- _THE PROBLEM_
Collect the lines of the entries where "from" shows up.
[EXERCISE DATA Boundary: Start]
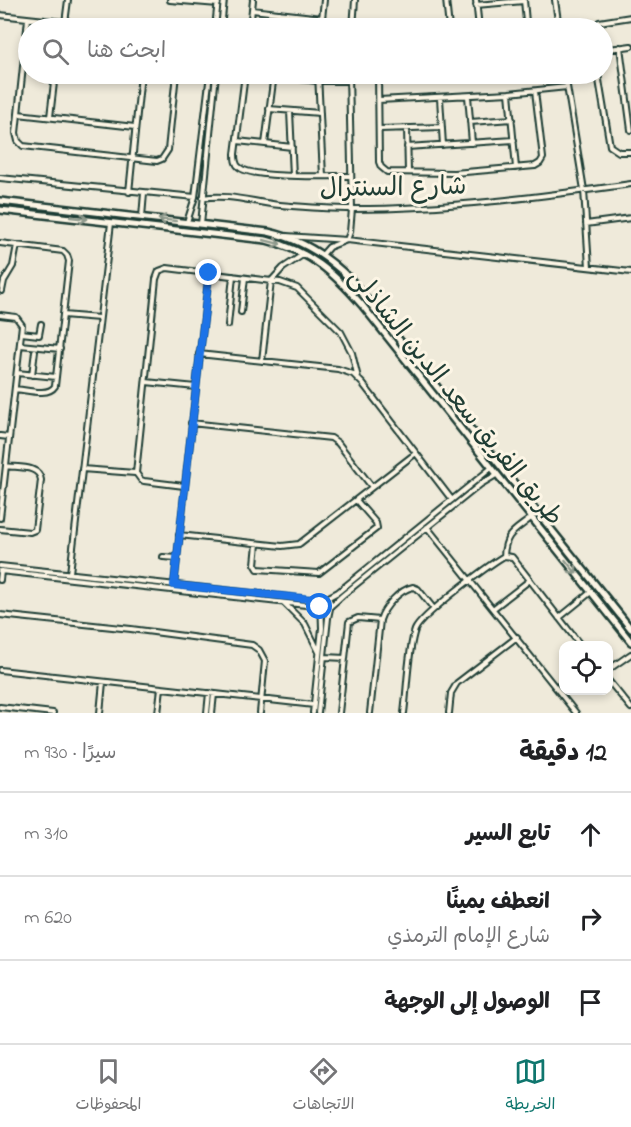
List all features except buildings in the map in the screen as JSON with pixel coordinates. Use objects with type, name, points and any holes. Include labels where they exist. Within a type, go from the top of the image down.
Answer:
[{"type":"street","points":[[66,18],[68,0]]},
{"type":"street","points":[[170,0],[218,2],[216,18]]},
{"type":"street","points":[[222,18],[224,0]]},
{"type":"street","points":[[251,18],[253,0]]},
{"type":"street","points":[[252,10],[322,18],[324,0]]},
{"type":"street","points":[[354,18],[355,0]]},
{"type":"street","points":[[446,0],[448,18]]},
{"type":"street","points":[[478,18],[476,3],[524,0],[526,18]]},
{"type":"street","points":[[555,0],[558,18]]},
{"type":"street","points":[[280,13],[280,18]]},
{"type":"street","points":[[0,15],[21,18]]},
{"type":"street","points":[[613,19],[631,16]]},
{"type":"street","points":[[613,48],[631,46]]},
{"type":"street","points":[[620,47],[629,96],[631,130]]},
{"type":"street","points":[[623,73],[631,72]]},
{"type":"street","points":[[22,84],[16,133],[18,141],[23,146],[157,161],[166,155],[175,84]]},
{"type":"street","points":[[50,117],[54,84]]},
{"type":"street","points":[[129,192],[140,84]]},
{"type":"street","points":[[187,222],[195,197],[209,84]]},
{"type":"street","points":[[201,224],[215,84]]},
{"type":"street","points":[[244,84],[235,161],[239,167],[252,172],[293,176],[351,176]]},
{"type":"street","points":[[266,144],[272,84]]},
{"type":"street","points":[[318,84],[323,176]]},
{"type":"street","points":[[322,255],[329,247],[347,240],[350,232],[352,209],[349,84]]},
{"type":"street","points":[[378,84],[381,167],[387,172],[454,173],[535,166],[543,158],[535,91]]},
{"type":"street","points":[[567,84],[584,190],[589,267]]},
{"type":"street","points":[[600,84],[610,146],[619,152],[631,152]]},
{"type":"street","points":[[379,100],[440,98],[567,87]]},
{"type":"street","points":[[509,93],[516,168]]},
{"type":"street","points":[[468,96],[472,143]]},
{"type":"street","points":[[440,98],[443,145]]},
{"type":"street","points":[[270,109],[320,113]]},
{"type":"street","points":[[290,111],[293,176]]},
{"type":"street","points":[[18,114],[135,127]]},
{"type":"street","points":[[470,122],[512,119]]},
{"type":"street","points":[[380,129],[442,127]]},
{"type":"street","points":[[406,128],[408,172]]},
{"type":"street","points":[[407,147],[514,140]]},
{"type":"street","points":[[237,141],[291,147]]},
{"type":"street","points":[[0,178],[195,197]]},
{"type":"street","name":"شارع السنترال","points":[[203,198],[225,197],[280,205],[352,209],[462,206],[631,184]]},
{"type":"street","points":[[142,217],[144,193]]},
{"type":"street","name":"طريق الفريق سعد الدين الشاذلى","points":[[0,201],[187,222],[285,236],[322,255],[352,281],[631,629]]},
{"type":"street","points":[[27,213],[32,209],[30,204]]},
{"type":"street","points":[[43,214],[39,212],[39,209],[45,206]]},
{"type":"street","name":"طريق الفريق سعد الدين الشاذلى","points":[[0,210],[216,233],[278,243],[305,254],[329,270],[399,352],[631,642]]},
{"type":"street","points":[[191,212],[201,214]]},
{"type":"street","points":[[586,224],[631,218]]},
{"type":"street","points":[[70,573],[111,222]]},
{"type":"street","points":[[216,233],[220,230],[218,226]]},
{"type":"street","points":[[232,235],[229,230],[234,228]]},
{"type":"street","points":[[285,236],[347,240],[631,272]]},
{"type":"street","points":[[0,243],[59,250],[67,255],[69,261],[54,388],[49,392],[15,388]]},
{"type":"street","points":[[2,291],[2,281],[13,267],[17,245]]},
{"type":"street","points":[[262,361],[271,281],[284,268],[305,254]]},
{"type":"street","points":[[184,486],[144,481],[137,477],[136,473],[157,274],[163,269],[271,281],[297,288],[341,332],[352,353],[358,378]]},
{"type":"street","points":[[174,585],[209,273]]},
{"type":"street","points":[[228,325],[233,276]]},
{"type":"street","points":[[241,312],[245,278]]},
{"type":"street","points":[[0,315],[14,316],[22,325],[0,518]]},
{"type":"street","points":[[63,315],[99,318]]},
{"type":"street","points":[[21,333],[39,335],[41,324]]},
{"type":"street","points":[[389,340],[395,341],[397,336]]},
{"type":"street","points":[[20,345],[60,349]]},
{"type":"street","points":[[399,352],[400,348],[406,347]]},
{"type":"street","points":[[32,375],[35,351]]},
{"type":"street","points":[[200,354],[346,370],[358,378],[452,500]]},
{"type":"street","points":[[17,373],[57,377]]},
{"type":"street","points":[[146,382],[196,387]]},
{"type":"street","points":[[191,423],[331,438],[338,443],[372,487]]},
{"type":"street","points":[[0,436],[9,437]]},
{"type":"street","points":[[179,535],[282,546],[299,544],[416,453]]},
{"type":"street","points":[[0,529],[30,532],[35,530],[41,480],[37,470],[6,466]]},
{"type":"street","points":[[0,566],[53,577],[90,578],[321,600],[339,594],[403,543],[427,528],[452,500],[490,468]]},
{"type":"street","points":[[82,469],[136,473]]},
{"type":"street","points":[[408,540],[440,514],[496,475]]},
{"type":"street","points":[[477,479],[481,484]]},
{"type":"street","points":[[257,544],[255,564],[258,568],[308,574],[324,571],[377,528],[376,523],[356,500]]},
{"type":"street","points":[[504,556],[507,537],[531,518]]},
{"type":"street","points":[[427,528],[494,608],[576,713]]},
{"type":"street","points":[[163,556],[177,558]]},
{"type":"street","points":[[404,713],[414,632],[420,621],[504,556],[512,557],[578,641]]},
{"type":"street","points":[[0,580],[1,571],[53,571],[90,578]]},
{"type":"street","points":[[53,571],[53,577]]},
{"type":"street","points":[[494,608],[530,580]]},
{"type":"street","points":[[158,586],[174,585],[188,589],[306,605],[321,610],[331,608],[339,594]]},
{"type":"street","points":[[370,713],[380,620],[386,608],[410,587],[418,589],[434,609]]},
{"type":"street","points":[[559,618],[591,592]]},
{"type":"street","points":[[316,713],[331,608],[328,598]]},
{"type":"street","points":[[599,602],[605,603],[606,598]]},
{"type":"street","points":[[306,599],[306,605]]},
{"type":"street","points":[[316,713],[314,705],[319,688],[321,600]]},
{"type":"street","points":[[283,603],[305,624],[319,654]]},
{"type":"street","points":[[608,614],[610,610],[615,609]]},
{"type":"street","points":[[0,615],[252,645],[260,650],[265,661],[261,713]]},
{"type":"street","points":[[339,713],[350,622],[358,618],[380,620]]},
{"type":"street","points":[[322,621],[328,621]]},
{"type":"street","points":[[449,713],[451,693],[457,683],[517,637]]},
{"type":"street","points":[[613,667],[631,654]]},
{"type":"street","points":[[325,657],[345,658]]},
{"type":"street","points":[[0,670],[314,705]]},
{"type":"street","points":[[100,713],[103,682]]},
{"type":"street","points":[[613,685],[631,708]]},
{"type":"street","points":[[158,713],[161,688]]},
{"type":"street","points":[[207,713],[211,694]]},
{"type":"street","points":[[211,694],[212,713]]},
{"type":"street","points":[[0,707],[53,713]]},
{"type":"route","points":[[209,273],[174,585],[321,600],[320,607]]}]
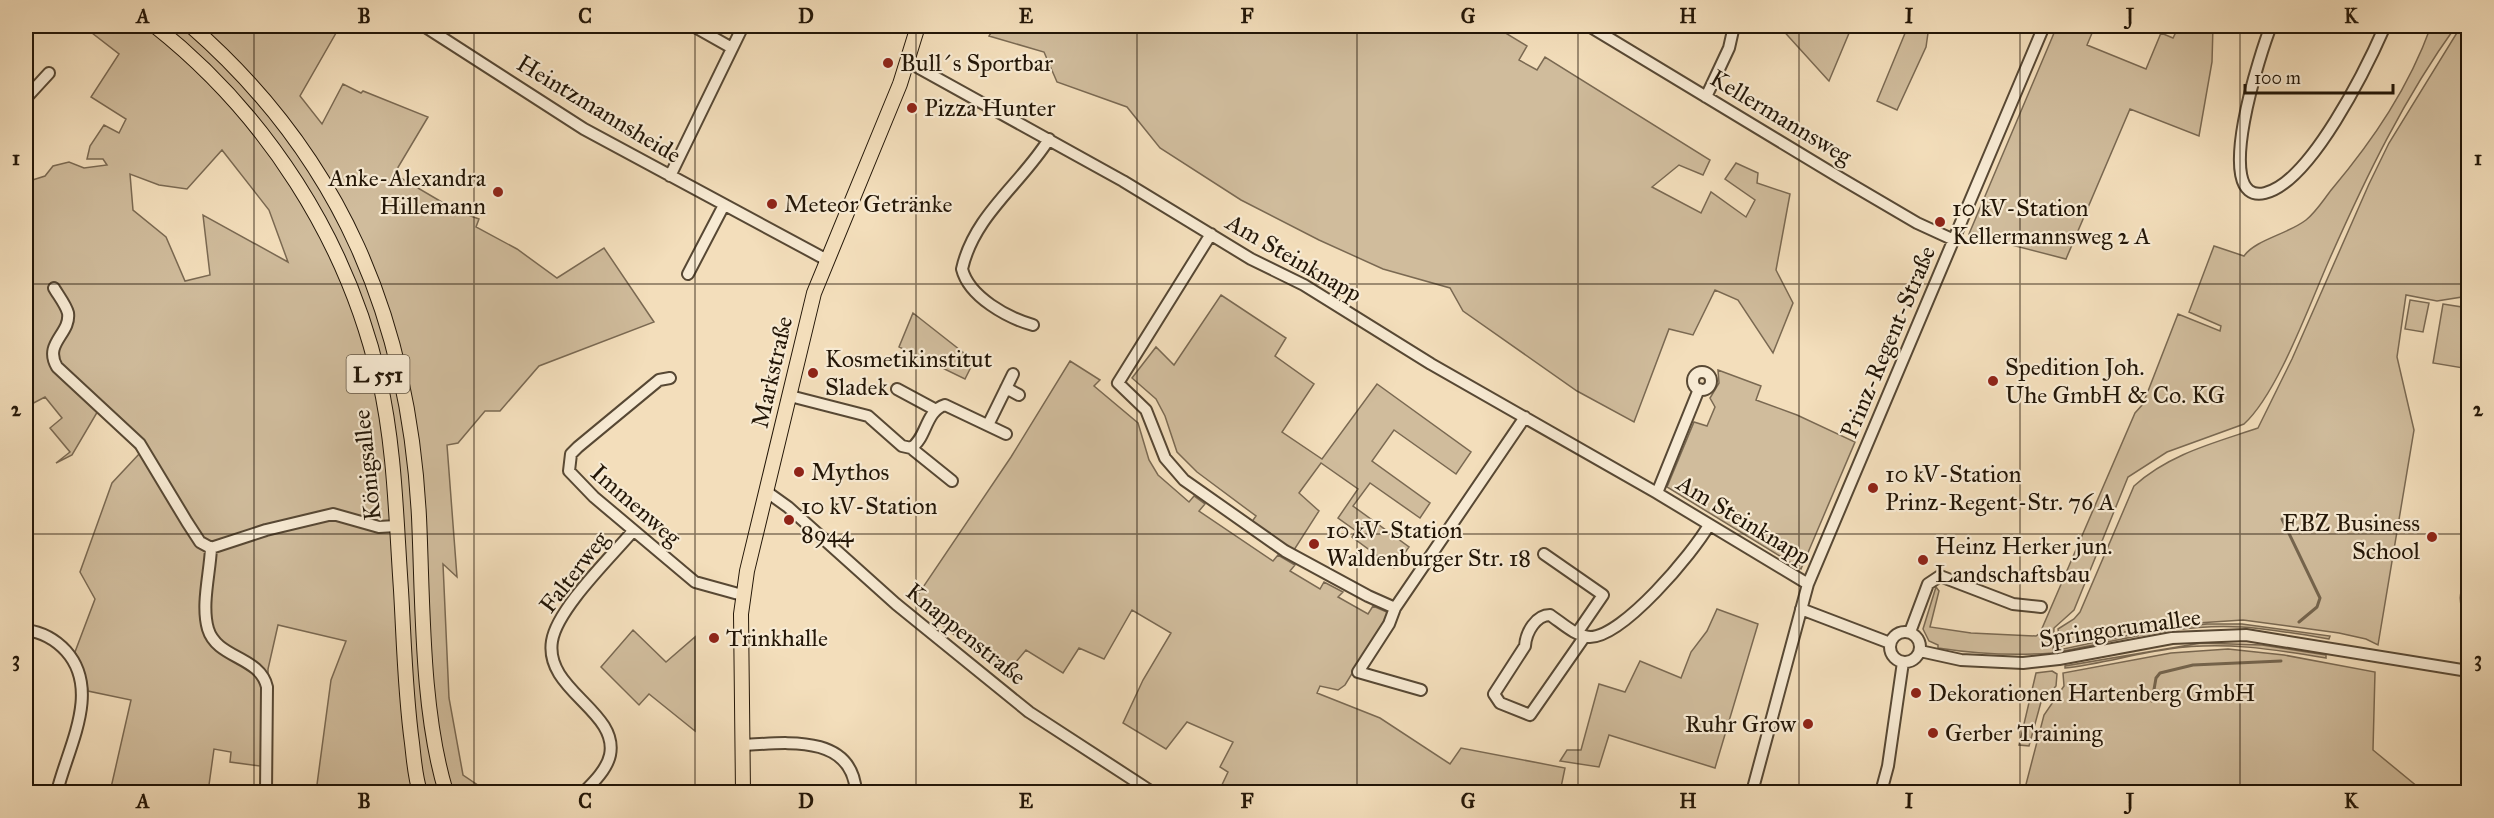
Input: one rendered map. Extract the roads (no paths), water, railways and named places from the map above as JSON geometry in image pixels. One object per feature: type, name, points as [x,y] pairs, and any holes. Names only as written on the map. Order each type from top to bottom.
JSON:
[{"type":"main road","name":"Königsallee","points":[[155,26],[208,72],[256,125],[303,192],[328,236],[350,283],[379,379],[391,452],[407,705],[420,792]]},
{"type":"main road","name":"Königsallee","points":[[191,26],[248,81],[276,112],[311,162],[354,237],[386,317],[408,404],[416,482],[429,697],[440,774],[446,792]]},
{"type":"main road","name":"Markstraße","points":[[743,792],[742,595],[814,293],[908,62],[918,26]]},
{"type":"street","name":"Heintzmannsheide","points":[[424,26],[559,114],[826,260]]},
{"type":"street","points":[[693,26],[732,48]]},
{"type":"street","points":[[670,176],[743,26]]},
{"type":"street","name":"Kellermannsweg","points":[[1589,26],[1917,223],[1954,240]]},
{"type":"street","points":[[1706,97],[1729,48],[1734,26]]},
{"type":"street","name":"Prinz-Regent-Straße","points":[[1752,792],[1808,584],[2044,26]]},
{"type":"street","points":[[2271,26],[2253,77],[2241,147],[2245,183],[2254,192],[2260,194],[2282,184],[2312,153],[2351,94],[2385,26]]},
{"type":"street","name":"Am Steinknapp","points":[[908,62],[1049,139],[1251,259],[1304,285],[1431,364],[1657,493],[1808,584]]},
{"type":"street","points":[[26,98],[49,73]]},
{"type":"street","points":[[1033,325],[1008,315],[987,301],[969,285],[962,269],[969,246],[991,210],[1033,165],[1049,139]]},
{"type":"street","points":[[688,274],[724,205]]},
{"type":"street","points":[[1211,234],[1118,383],[1146,410],[1165,458],[1184,480],[1285,551],[1395,608]]},
{"type":"street","points":[[54,288],[68,311],[68,319],[52,359],[57,367],[140,444],[200,542],[211,549]]},
{"type":"street","points":[[988,425],[1013,374]]},
{"type":"street","name":"Immenweg","points":[[670,378],[659,380],[571,454],[568,463],[572,477],[694,582],[742,595]]},
{"type":"street","points":[[1006,388],[1019,395]]},
{"type":"street","points":[[897,389],[936,410]]},
{"type":"street","name":"Am Steinknapp","points":[[1657,493],[1700,389]]},
{"type":"street","points":[[790,396],[868,416],[902,446],[911,448],[952,481]]},
{"type":"street","points":[[911,448],[919,440],[936,410],[945,405],[1006,434]]},
{"type":"street","points":[[1421,690],[1358,672],[1389,624],[1395,608],[1525,417]]},
{"type":"street","name":"Knappenstraße","points":[[767,492],[788,507],[896,604],[1029,712],[1152,792]]},
{"type":"street","points":[[211,549],[266,530],[333,514],[379,527],[396,526]]},
{"type":"street","points":[[1544,554],[1604,596],[1581,635],[1530,715],[1500,703],[1494,694],[1526,646],[1526,638],[1538,618],[1550,615],[1581,635],[1603,634],[1625,622],[1695,546],[1709,525]]},
{"type":"street","name":"Falterweg","points":[[584,792],[605,766],[610,754],[610,742],[600,721],[560,676],[551,653],[552,641],[555,629],[568,607],[633,531]]},
{"type":"street","points":[[211,549],[207,618],[210,634],[223,648],[248,663],[265,677],[267,792]]},
{"type":"street","points":[[1910,633],[1929,584],[1940,576],[2013,604],[2041,607]]},
{"type":"street","points":[[1801,609],[1890,643]]},
{"type":"street","points":[[26,630],[41,634],[60,645],[72,658],[82,685],[81,710],[57,792]]},
{"type":"street","points":[[1899,632],[1910,633],[1919,641],[1920,651],[1912,661],[1903,662],[1894,657],[1890,643],[1899,632]]},
{"type":"street","name":"Springorumallee","points":[[1920,651],[1961,660],[2023,663],[2069,658],[2172,638],[2247,635],[2469,671]]},
{"type":"street","points":[[1881,792],[1888,766],[1903,662]]},
{"type":"street","points":[[743,745],[800,742],[825,749],[851,770],[856,792]]},
{"type":"waterway","points":[[2282,519],[2320,598],[2317,607],[2299,622]]},
{"type":"waterway","points":[[2152,701],[2156,678],[2160,673],[2193,665],[2281,661]]},
{"type":"place","name":"Bull´s Sportbar","points":[[888,63]]},
{"type":"place","name":"Pizza Hunter","points":[[912,108]]},
{"type":"place","name":"Anke-Alexandra Hillemann","points":[[498,192]]},
{"type":"place","name":"Meteor Getränke","points":[[772,204]]},
{"type":"place","name":"10 kV-Station Kellermannsweg 2 A","points":[[1940,222]]},
{"type":"place","name":"Kosmetikinstitut Sladek","points":[[813,373]]},
{"type":"place","name":"Spedition Joh. Uhe GmbH & Co. KG","points":[[1993,381]]},
{"type":"place","name":"Mythos","points":[[799,472]]},
{"type":"place","name":"10 kV-Station Prinz-Regent-Str. 76 A","points":[[1873,488]]},
{"type":"place","name":"10 kV-Station 8944","points":[[789,520]]},
{"type":"place","name":"EBZ Business School","points":[[2432,537]]},
{"type":"place","name":"10 kV-Station Waldenburger Str. 18","points":[[1314,544]]},
{"type":"place","name":"Heinz Herker jun. Landschaftsbau","points":[[1923,560]]},
{"type":"place","name":"Trinkhalle","points":[[714,638]]},
{"type":"place","name":"Dekorationen Hartenberg GmbH","points":[[1916,693]]},
{"type":"place","name":"Ruhr Grow","points":[[1808,724]]},
{"type":"place","name":"Gerber Training","points":[[1933,733]]}]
[EXERCISE DATA Boundary: End]
- _EXERCISE OUTPUT_
List all features except buildings in the map in the screen as JSON with pixel coordinates. Use objects with type, name, points and any holes. Include labels where they exist. Within a type, go from the top of the image down.
Input: one rendered map. Extract the roads (no paths), water, railways and named places from the map above as JSON geometry in image pixels. One object per feature: type, name, points as [x,y] pairs, and any holes. Names only as written on the map. Order each type from top to bottom.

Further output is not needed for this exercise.